Geoarchaeology and Environmental Archaeology
Geoarchaeology and environmental archaeology apply the earth and biological sciences to reconstruct past landscapes, climates, and ecosystems and to understand how sites formed and how people interacted with their environments.
Definition
The combined fields that use earth-science and bioarchaeological methods to reconstruct past environments and site-formation histories and to analyze human-environment relationships in the archaeological record.
Scope
This area covers the study of sediments, soils, and landforms in archaeological contexts, the formation and transformation of the archaeological record, and the recovery and interpretation of biological remains such as plants, animals, pollen, and microfossils. It links archaeology to geomorphology, pedology, palaeoecology, and palaeoclimatology to set human activity within its environmental setting.
Sub-topics
Core questions
- How did archaeological deposits form and become altered over time?
- What were the climates, landscapes, and ecosystems of the past?
- What did people eat, herd, and cultivate, and how did they shape their environment?
- How are biological and sedimentary remains recovered and interpreted?
Key theories
- Site-formation processes
- Schiffer's framework distinguishing cultural and natural processes that create and transform the archaeological record, essential to interpreting any deposit before drawing behavioral conclusions.

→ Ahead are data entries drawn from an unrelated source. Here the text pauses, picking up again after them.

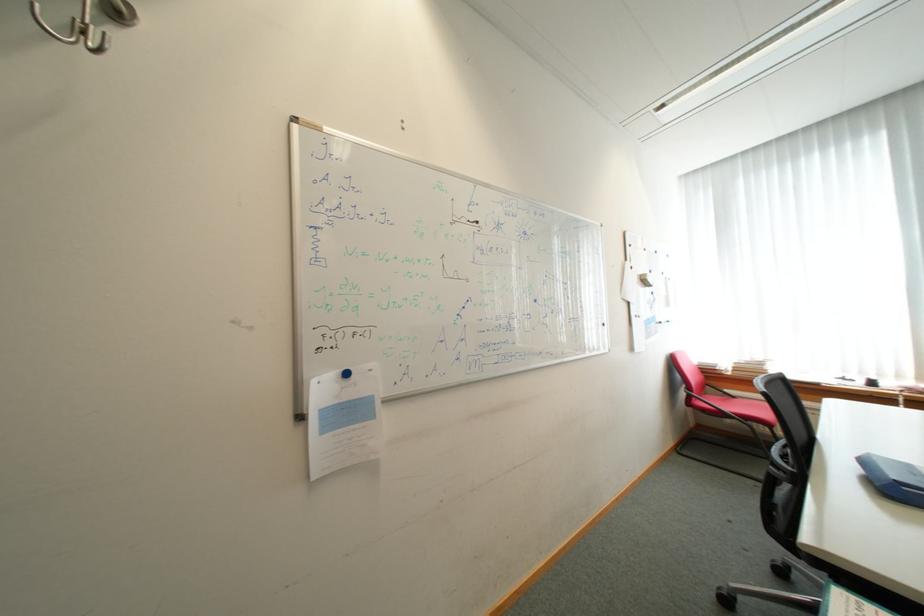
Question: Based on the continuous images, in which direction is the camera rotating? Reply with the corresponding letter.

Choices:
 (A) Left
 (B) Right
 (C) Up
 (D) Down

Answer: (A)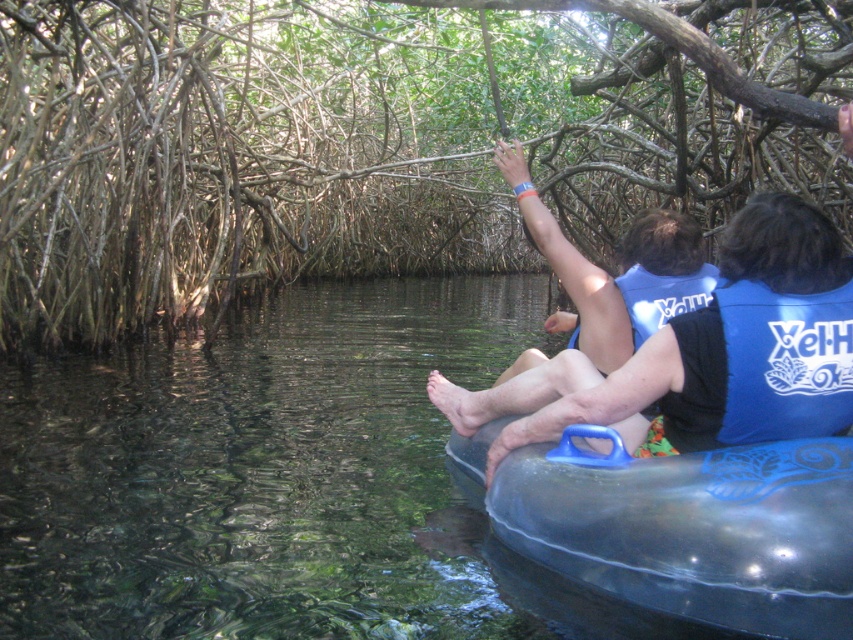
You are standing at the point labeled point (206,308) in a serene mangrove waterway. You want to take a photo of the entire scene with your camera. Given that the point and your camera are 52.50 feet apart, is the distance sufficient to capture the entire scene in one shot?

The point labeled point (206,308) and the camera are 52.50 feet apart. To capture the entire scene in one shot, you need to ensure the camera is positioned far enough back. Since the distance is 52.50 feet, which is likely sufficient for capturing the entire scene given the narrow waterway and surrounding mangroves, the answer is yes.

You are standing at the point marked as point (10, 125) in the image. You want to throw a small pebble to the viewer who is 8.43 meters away. What is the minimum distance you need to throw the pebble to reach them?

The minimum distance you need to throw the pebble is 8.43 meters to reach the viewer, as they are exactly 8.43 meters away from point (10, 125).

You are a tour guide at Xel Ha and need to ensure safety for your guests. You notice the brown textured tree roots at center and the blue fabric life jacket at center. Which object is positioned higher in the scene?

The brown textured tree roots at center are located above the blue fabric life jacket at center, so the tree roots are higher in the scene.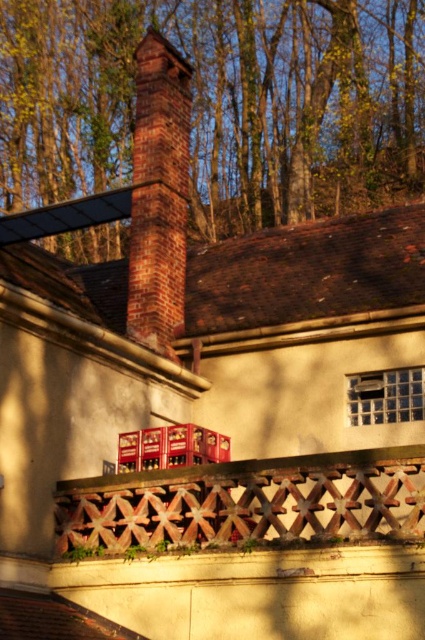
Can you confirm if wooden lattice at center is positioned to the right of red brick chimney at center?

Yes, wooden lattice at center is to the right of red brick chimney at center.

Who is more forward, (57, 532) or (147, 236)?

Point (57, 532) is in front.

The width and height of the screenshot is (425, 640). What do you see at coordinates (246, 502) in the screenshot?
I see `wooden lattice at center` at bounding box center [246, 502].

Where is `wooden lattice at center`? Image resolution: width=425 pixels, height=640 pixels. wooden lattice at center is located at coordinates (246, 502).

Is brown wood tree at upper center above red brick chimney at center?

Correct, brown wood tree at upper center is located above red brick chimney at center.

Does brown wood tree at upper center have a lesser width compared to red brick chimney at center?

Incorrect, brown wood tree at upper center's width is not less than red brick chimney at center's.

Which is behind, point (2, 172) or point (183, 237)?

The point (2, 172) is behind.

Where is `brown wood tree at upper center`? Image resolution: width=425 pixels, height=640 pixels. brown wood tree at upper center is located at coordinates tap(220, 104).

Who is taller, brown wood tree at upper center or wooden lattice at center?

brown wood tree at upper center is taller.

Can you confirm if brown wood tree at upper center is positioned to the right of wooden lattice at center?

Incorrect, brown wood tree at upper center is not on the right side of wooden lattice at center.

What do you see at coordinates (220, 104) in the screenshot? I see `brown wood tree at upper center` at bounding box center [220, 104].

What are the coordinates of `brown wood tree at upper center` in the screenshot? It's located at (220, 104).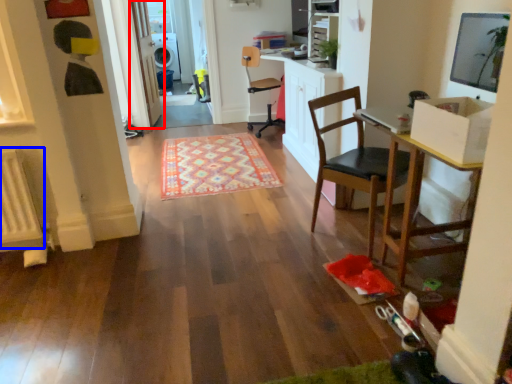
Question: Which object is closer to the camera taking this photo, door (highlighted by a red box) or radiator (highlighted by a blue box)?

Choices:
 (A) door
 (B) radiator

Answer: (B)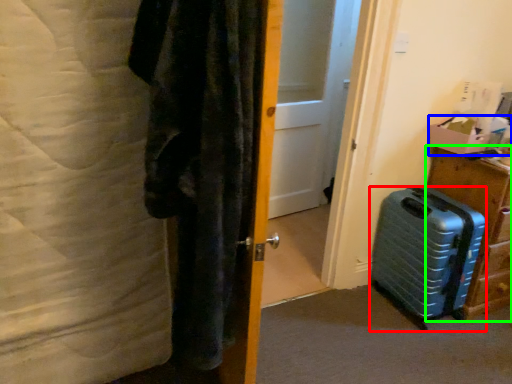
Question: Estimate the real-world distances between objects in this image. Which object is farther from suitcase (highlighted by a red box), box (highlighted by a blue box) or furniture (highlighted by a green box)?

Choices:
 (A) box
 (B) furniture

Answer: (A)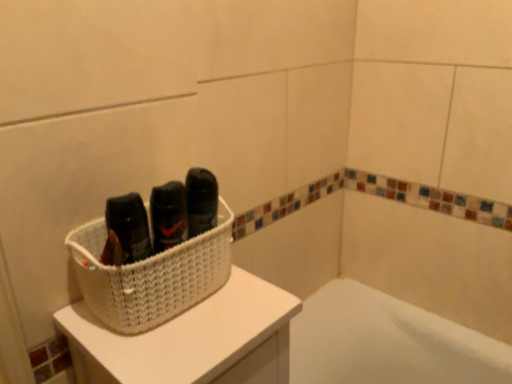
Find the location of `unoccupied region to the right of white woven basket at upper left`. unoccupied region to the right of white woven basket at upper left is located at coordinates (245, 308).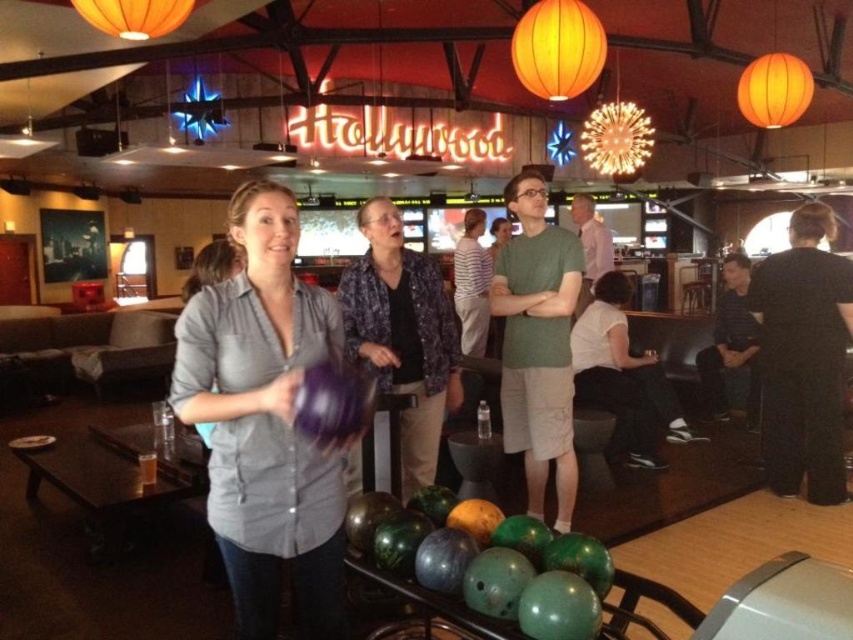
You are a customer at the Hollywood themed bowling alley and you see two shirts at the center. The matte gray shirt at center and the purple floral shirt at center. Which shirt is positioned to the left?

The matte gray shirt at center is to the left of the purple floral shirt at center.

You are trying to decide which shirt to wear for a casual day out. Both the matte gray shirt at center and the purple floral shirt at center are options. Based on the image, which one is larger in size?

- Earth-science approach to context
- The view that sediments, soils, and landforms are themselves archaeological evidence, so geomorphological and pedological analysis is needed to understand sites and landscapes.
History
Geoarchaeology grew from the application of Quaternary geology and geomorphology to sites, formalized by Karl Butzer's contextual archaeology in the 1970s and 1980s. Environmental archaeology developed alongside as the systematic recovery of plant and animal remains, aided by flotation and sieving, while Michael Schiffer's work on formation processes reshaped how all archaeological deposits are interpreted.
Debates
- Cultural versus natural formation processes
- A central debate concerns disentangling human behavior from natural agencies in the formation of deposits, and how far observed patterns reflect past activity rather than post-depositional change.
Key figures
- Michael B. Schiffer
- Paul Goldberg
- Karl Butzer
- John G. Evans
Related topics
Seminal works
- schiffer1987
- rapphill2006
- goldbergmacphail2006
Frequently asked questions
- What is the difference between geoarchaeology and environmental archaeology?
- Geoarchaeology focuses on sediments, soils, and landforms using earth-science methods, while environmental archaeology focuses on biological remains such as plants and animals; in practice the two overlap closely in reconstructing past environments.
- Why study site-formation processes?
- Because both human actions and natural forces create and disturb deposits, understanding formation processes is necessary to avoid mistaking natural patterns for past human behavior.